Job: Rewrite the entries from the line that contains "NEDELJNI HOROSKOP OD 3. DO 9. AVGUSTA: Dok se" through the last line of the entries, changing "Lavovi" to "Bikovi" and leaving everything else as it is. Omit the pictures from your answer.

The data:
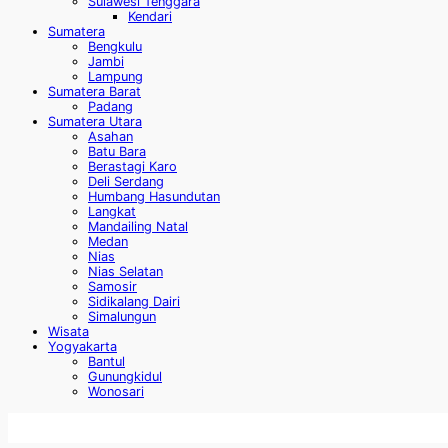
Sulawesi Tenggara
Kendari
Sumatera
Bengkulu
Jambi
Lampung
Sumatera Barat
Padang
Sumatera Utara
Asahan
Batu Bara
Berastagi Karo
Deli Serdang
Humbang Hasundutan
Langkat
Mandailing Natal
Medan
Nias
Nias Selatan
Samosir
Sidikalang Dairi
Simalungun
Wisata
Yogyakarta
Bantul
Gunungkidul
Wonosari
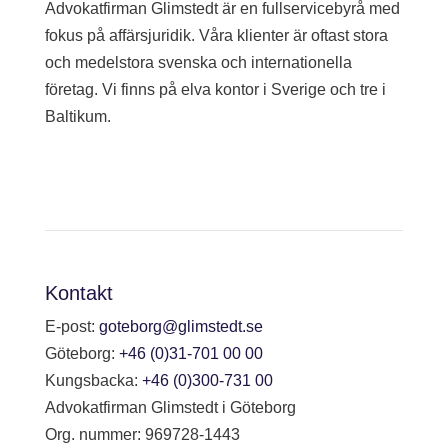
Advokatfirman Glimstedt är en fullservicebyrå med
fokus på affärsjuridik. Våra klienter är oftast stora
och medelstora svenska och internationella
företag. Vi finns på elva kontor i Sverige och tre i
Baltikum.
Kontakt
E-post:
goteborg@glimstedt.se
Göteborg:
+46 (0)31-701 00 00
Kungsbacka:
+46 (0)300-731 00
Advokatfirman Glimstedt i Göteborg
Org. nummer: 969728-1443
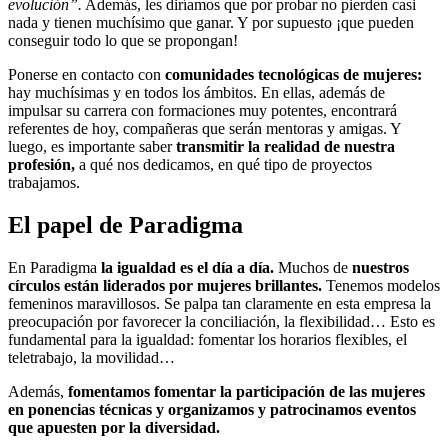
evolución”.
Además, les diríamos que por probar no pierden casi
nada y tienen muchísimo que ganar. Y por supuesto ¡que pueden
conseguir todo lo que se propongan!
Ponerse en contacto con
comunidades tecnológicas de mujeres:
hay muchísimas y en todos los ámbitos. En ellas, además de
impulsar su carrera con formaciones muy potentes, encontrará
referentes de hoy, compañeras que serán mentoras y amigas. Y
luego, es importante saber
transmitir la realidad de nuestra
profesión,
a qué nos dedicamos, en qué tipo de proyectos
trabajamos.
El papel de Paradigma
En Paradigma
la igualdad es el día a día.
Muchos de
nuestros
círculos están liderados por mujeres brillantes.
Tenemos modelos
femeninos maravillosos. Se palpa tan claramente en esta empresa la
preocupación por favorecer la conciliación, la flexibilidad… Esto es
fundamental para la igualdad: fomentar los horarios flexibles, el
teletrabajo, la movilidad…
Además,
fomentamos fomentar la participación de las mujeres
en ponencias técnicas y organizamos y patrocinamos eventos
que apuesten por la diversidad.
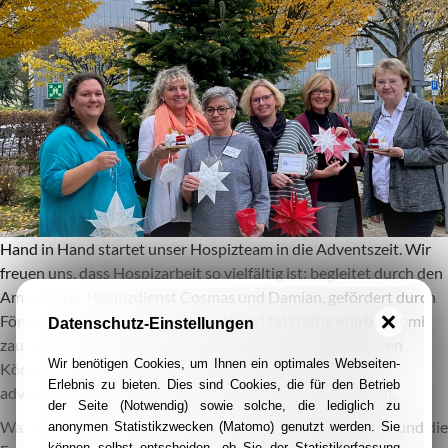
Hand in Hand startet unser Hospizteam in die Adventszeit. Wir
freuen uns, dass Hospizarbeit so vielfältig ist: begleitet durch den
Ambulanter Hospizdienst Cosmas und Damian, gefördert durch
Förderverein Cosmas+Damian e.V. und tatkräftig erarbeitet mit
Datenschutz-Einstellungen
zauberhaften Ideen und geschickten Händen der Kreativen
Wir benötigen Cookies, um Ihnen ein optimales Webseiten-
Könner wurde für unsere Gäste im stationären Hospiz
Erlebnis zu bieten. Dies sind Cookies, die für den Betrieb
adventliche Deko und liebevolle Gastgeschenke gebastelt.
der Seite (Notwendig) sowie solche, die lediglich zu
Was für wunderschöne Geschenke – die Zusammenarbeit und die
anonymen Statistikzwecken (Matomo) genutzt werden. Sie
können selbst entscheiden, ob Sie der Statistikerfassung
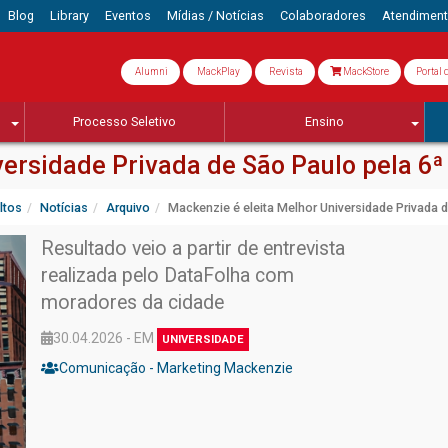
Blog
Library
Eventos
Mídias / Notícias
Colaboradores
Atendimen
Alumni
MackPlay
Revista
MackStore
Portal 
Processo Seletivo
Ensino
versidade Privada de São Paulo pela 6ª
ltos
Notícias
Arquivo
Mackenzie é eleita Melhor Universidade Privada 
Resultado veio a partir de entrevista
realizada pelo DataFolha com
moradores da cidade
30.04.2026 - EM
UNIVERSIDADE
Comunicação - Marketing Mackenzie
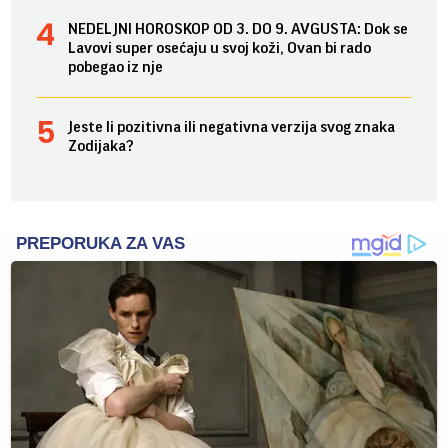
NEDELJNI HOROSKOP OD 3. DO 9. AVGUSTA: Dok se
Lavovi super osećaju u svoj koži, Ovan bi rado
pobegao iz nje
Jeste li pozitivna ili negativna verzija svog znaka
Zodijaka?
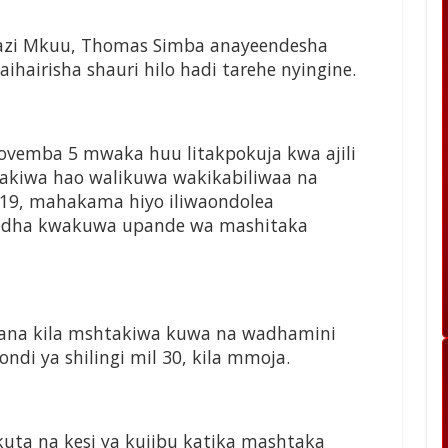
zi Mkuu, Thomas Simba anayeendesha
ihairisha shauri hilo hadi tarehe nyingine.
 Novemba 5 mwaka huu litakpokuja kwa ajili
itakiwa hao walikuwa wakikabiliwaa na
19, mahakama hiyo iliwaondolea
 fedha kwakuwa upande wa mashitaka
ana kila mshtakiwa kuwa na wadhamini
ndi ya shilingi mil 30, kila mmoja.
uta na kesi ya kujibu katika mashtaka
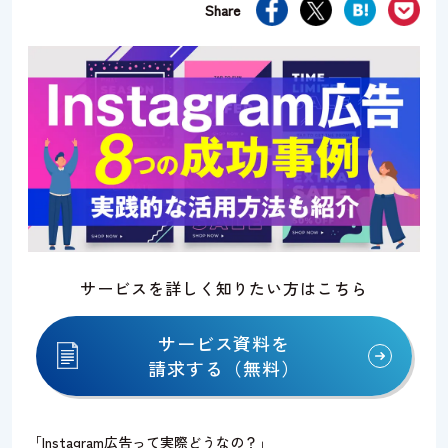
Share
資料請求
お問い合わせ
サービスを詳しく知りたい方はこちら
サービス資料を
請求する（無料）
「Instagram広告って実際どうなの？」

Solution:
NEDELJNI HOROSKOP OD 3. DO 9. AVGUSTA: Dok se
Bikovi super osećaju u svoj koži, Ovan bi rado
pobegao iz nje
Jeste li pozitivna ili negativna verzija svog znaka
Zodijaka?
zi Mkuu, Thomas Simba anayeendesha
ihairisha shauri hilo hadi tarehe nyingine.
 Novemba 5 mwaka huu litakpokuja kwa ajili
itakiwa hao walikuwa wakikabiliwaa na
19, mahakama hiyo iliwaondolea
 fedha kwakuwa upande wa mashitaka
ana kila mshtakiwa kuwa na wadhamini
ndi ya shilingi mil 30, kila mmoja.
uta na kesi ya kujibu katika mashtaka
Share
資料請求
お問い合わせ
サービスを詳しく知りたい方はこちら
サービス資料を
請求する（無料）
「Instagram広告って実際どうなの？」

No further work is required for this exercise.